WHAT TO PRODUCE: Which lines below hold the word "reader"? Report each one.

[Structured page parsing data]
= Beginning of Section =

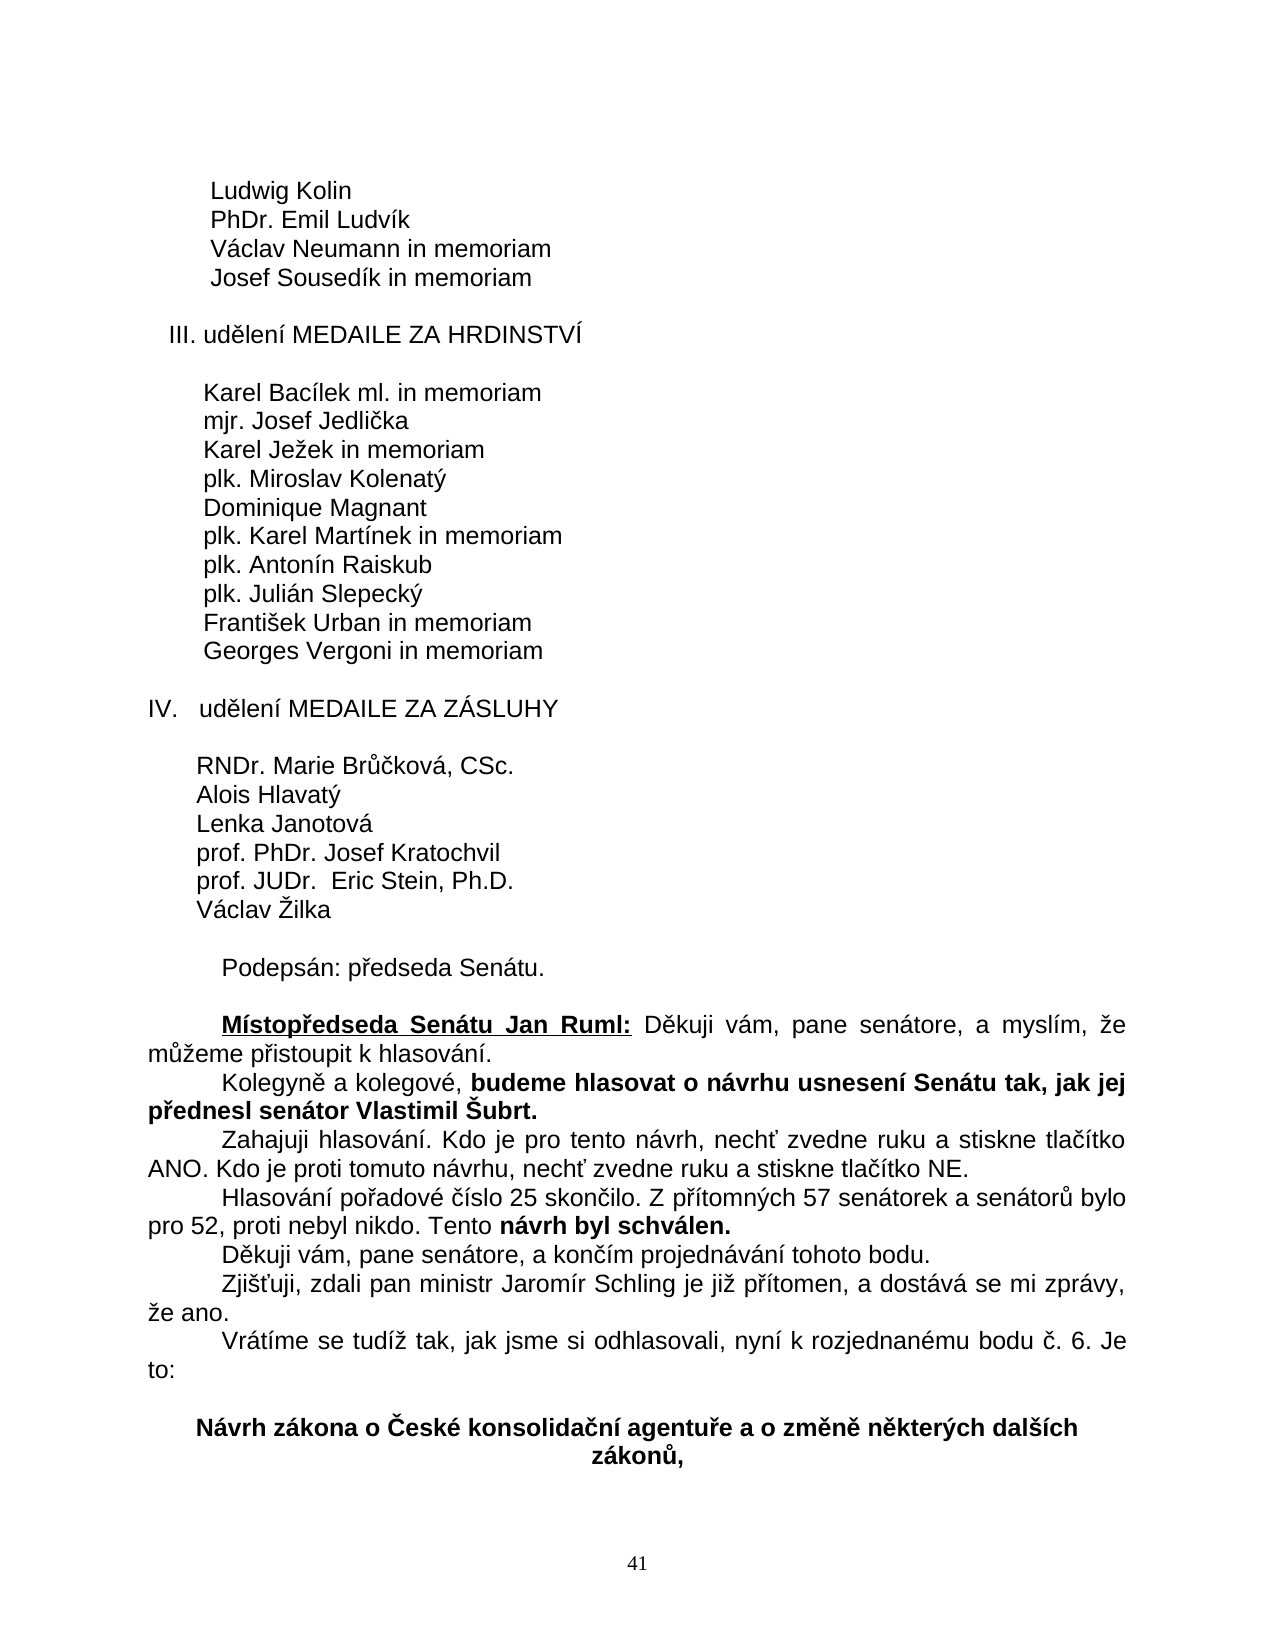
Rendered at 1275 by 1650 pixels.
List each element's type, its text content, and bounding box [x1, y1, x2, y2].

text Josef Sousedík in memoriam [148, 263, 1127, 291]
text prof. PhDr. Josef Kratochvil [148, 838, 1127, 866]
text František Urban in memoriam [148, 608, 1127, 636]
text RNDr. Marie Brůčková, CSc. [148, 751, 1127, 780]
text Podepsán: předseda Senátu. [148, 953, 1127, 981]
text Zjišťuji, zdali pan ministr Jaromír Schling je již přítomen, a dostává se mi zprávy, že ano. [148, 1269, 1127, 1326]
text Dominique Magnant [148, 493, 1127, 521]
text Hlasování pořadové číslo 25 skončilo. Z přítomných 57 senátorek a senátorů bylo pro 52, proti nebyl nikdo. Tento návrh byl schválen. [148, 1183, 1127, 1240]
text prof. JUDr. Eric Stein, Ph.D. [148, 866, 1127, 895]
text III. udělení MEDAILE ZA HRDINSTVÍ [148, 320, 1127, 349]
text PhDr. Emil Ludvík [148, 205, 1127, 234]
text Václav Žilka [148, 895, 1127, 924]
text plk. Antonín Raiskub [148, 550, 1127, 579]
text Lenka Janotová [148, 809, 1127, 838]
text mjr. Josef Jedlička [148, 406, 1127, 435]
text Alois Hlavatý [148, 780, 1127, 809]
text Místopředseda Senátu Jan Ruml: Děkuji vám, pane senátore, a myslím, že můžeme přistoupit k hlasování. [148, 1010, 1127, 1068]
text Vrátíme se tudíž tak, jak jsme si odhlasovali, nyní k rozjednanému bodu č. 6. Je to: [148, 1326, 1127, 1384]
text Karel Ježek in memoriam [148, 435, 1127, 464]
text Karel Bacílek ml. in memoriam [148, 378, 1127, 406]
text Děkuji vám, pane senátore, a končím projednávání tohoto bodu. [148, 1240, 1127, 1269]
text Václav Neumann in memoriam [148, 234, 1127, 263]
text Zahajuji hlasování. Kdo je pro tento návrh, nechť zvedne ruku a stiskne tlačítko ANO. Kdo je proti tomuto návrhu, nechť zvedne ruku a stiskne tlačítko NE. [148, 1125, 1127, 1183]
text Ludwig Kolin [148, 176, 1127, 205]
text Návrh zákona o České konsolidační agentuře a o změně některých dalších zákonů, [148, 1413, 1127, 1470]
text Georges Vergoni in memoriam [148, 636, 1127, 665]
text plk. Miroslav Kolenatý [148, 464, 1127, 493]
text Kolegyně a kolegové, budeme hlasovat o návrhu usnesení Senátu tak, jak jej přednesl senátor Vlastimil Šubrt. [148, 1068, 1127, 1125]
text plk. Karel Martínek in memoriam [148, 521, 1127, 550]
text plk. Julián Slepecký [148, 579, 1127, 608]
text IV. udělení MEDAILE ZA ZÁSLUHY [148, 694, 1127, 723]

= End of Section =
= Beginning of Section =

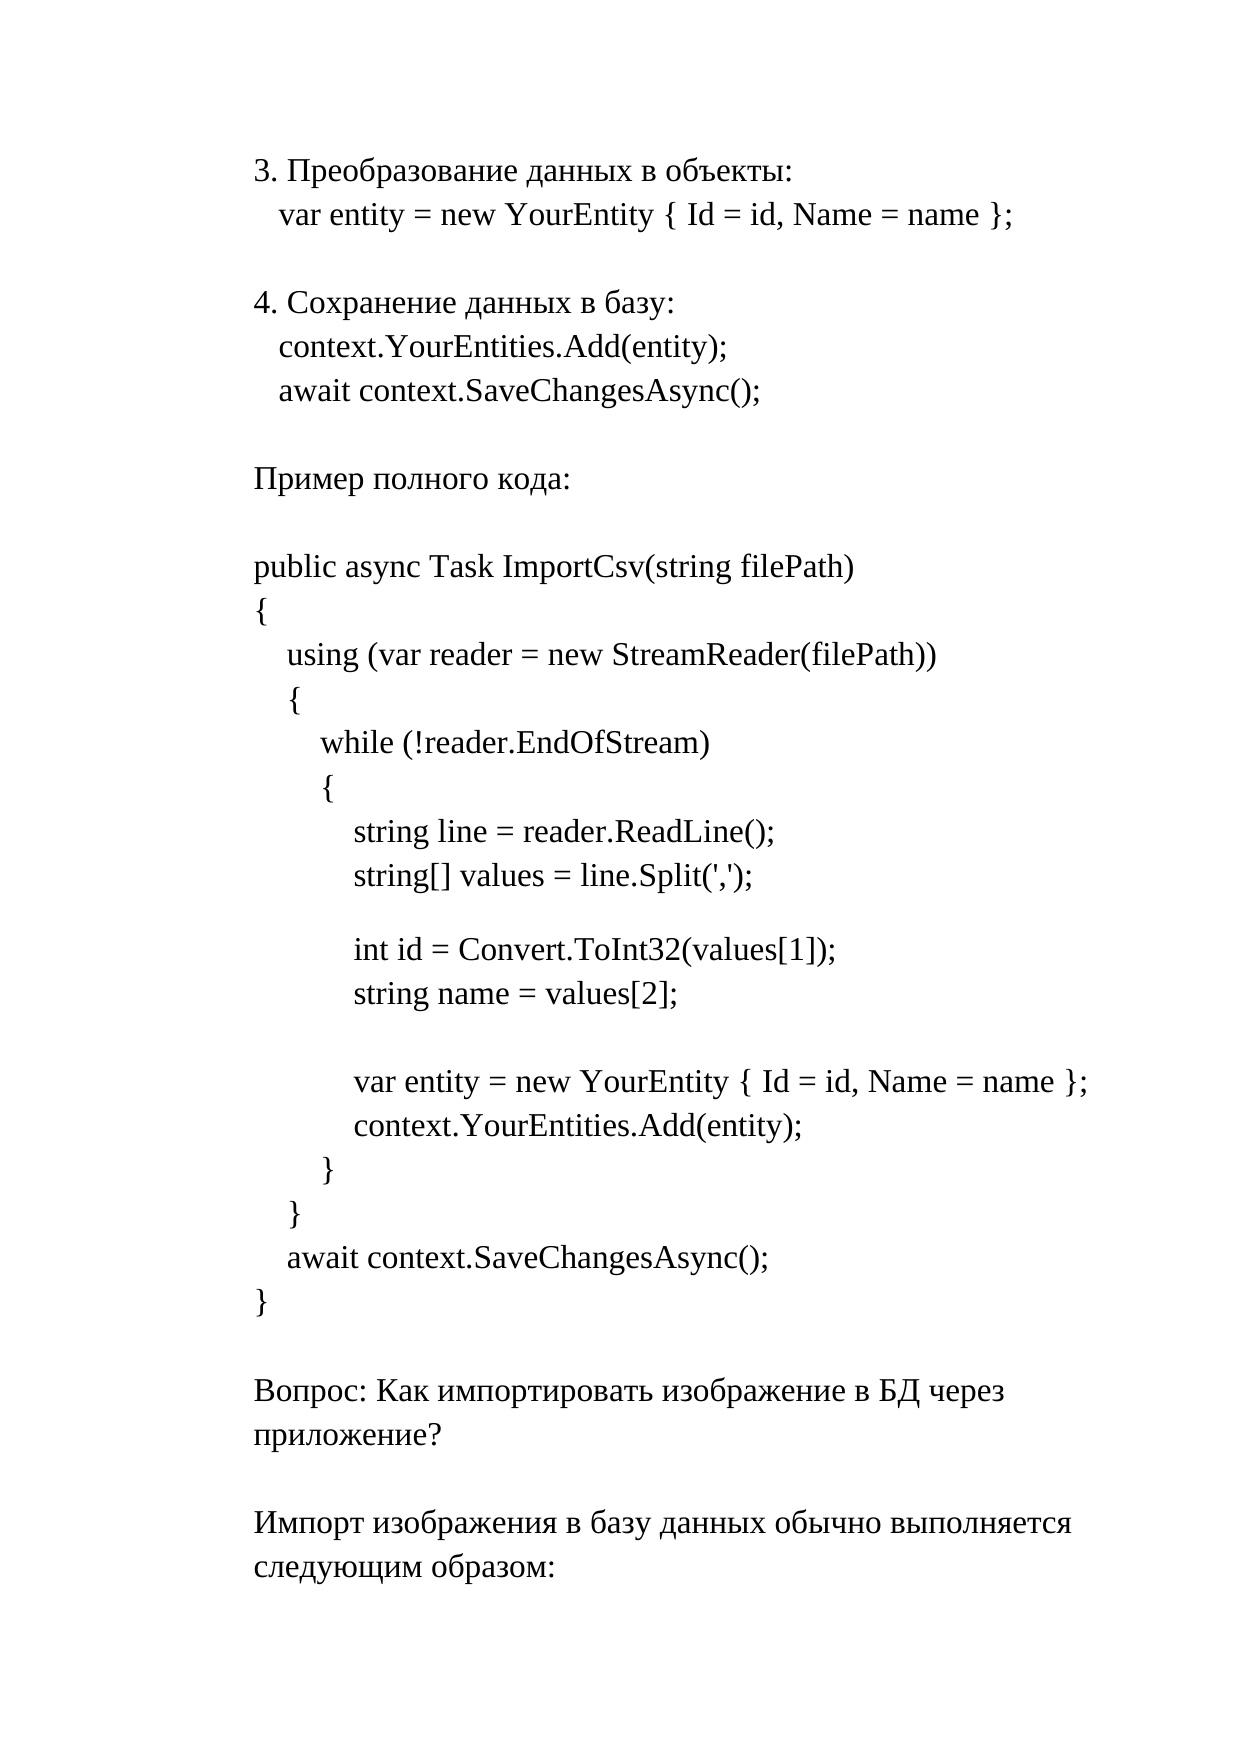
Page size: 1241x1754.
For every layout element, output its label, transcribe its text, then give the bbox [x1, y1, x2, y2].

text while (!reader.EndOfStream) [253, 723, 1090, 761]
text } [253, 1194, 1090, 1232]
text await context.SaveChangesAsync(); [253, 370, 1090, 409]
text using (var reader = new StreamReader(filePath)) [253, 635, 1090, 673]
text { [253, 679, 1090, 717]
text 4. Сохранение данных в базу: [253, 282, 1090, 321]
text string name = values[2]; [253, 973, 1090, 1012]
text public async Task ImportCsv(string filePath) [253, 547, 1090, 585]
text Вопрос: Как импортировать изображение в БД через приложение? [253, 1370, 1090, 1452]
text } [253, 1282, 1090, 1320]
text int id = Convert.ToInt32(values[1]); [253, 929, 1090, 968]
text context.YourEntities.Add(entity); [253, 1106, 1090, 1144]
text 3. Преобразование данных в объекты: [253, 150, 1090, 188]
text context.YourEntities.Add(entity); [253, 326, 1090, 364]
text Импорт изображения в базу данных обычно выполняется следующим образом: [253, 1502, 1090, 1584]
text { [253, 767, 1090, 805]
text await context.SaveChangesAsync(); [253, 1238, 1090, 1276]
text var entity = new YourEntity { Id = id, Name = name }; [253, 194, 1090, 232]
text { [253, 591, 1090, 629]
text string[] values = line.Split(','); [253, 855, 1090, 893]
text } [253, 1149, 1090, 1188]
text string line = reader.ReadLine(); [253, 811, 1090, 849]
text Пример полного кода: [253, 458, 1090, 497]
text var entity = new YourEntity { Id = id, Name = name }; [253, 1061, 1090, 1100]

= End of Section =

WRITTEN RESPONSE:
text while (!reader.EndOfStream) [253, 723, 1090, 761]
text using (var reader = new StreamReader(filePath)) [253, 635, 1090, 673]
text string line = reader.ReadLine(); [253, 811, 1090, 849]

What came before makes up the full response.